CaO-based CO2 sorbents: A review on screening, enhancement, cyclic stability, regeneration and kinetics modelling

Abstract

This article reviews current developments in metal-based sorbents for carbon capture with emphasis on calcium oxide. A broad overview of carbon dioxide capture with metals in various forms including oxides, hydroxides, carbonates and zirconates is presented. Based on the findings from comparative assessments of these sorbents, CaO appears to be the best solid sorbent for CO2 capture at high temperatures, and its numerous advantages are discussed in this work. For this reason, a detailed review has been conducted for calcium oxide, which works as a sorbent at temperatures up to 700°C through carbonation, and desorbs CO2 above 700°C by calcination of CaCO3 at atmospheric pressure. A review of studies on kinetics modelling of CO2 capture with CaO-based sorbents is also included in this work. Decay in activity caused by sintering and attrition is identified as the greatest challenge with CaO-based sorbents.

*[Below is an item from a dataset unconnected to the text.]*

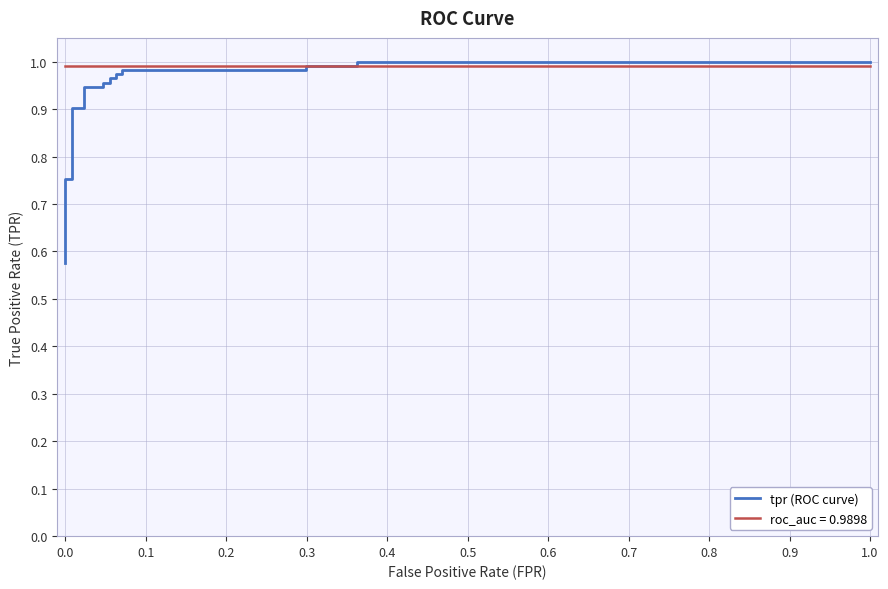

How many lines are shown in the chart?

1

This work also focuses on the available techniques for enhancing performance and cyclic stability. Reactivation of the sorbents by hydration and reduction in decay rate by doping with inert supports and synthetic sorbents are reviewed. Additionally, the use of biomass resources (waste animal shells) as competitive sources of CaCO3 is discussed in this work. The review concludes with recommendations for future studies in carbon capture and sequestration.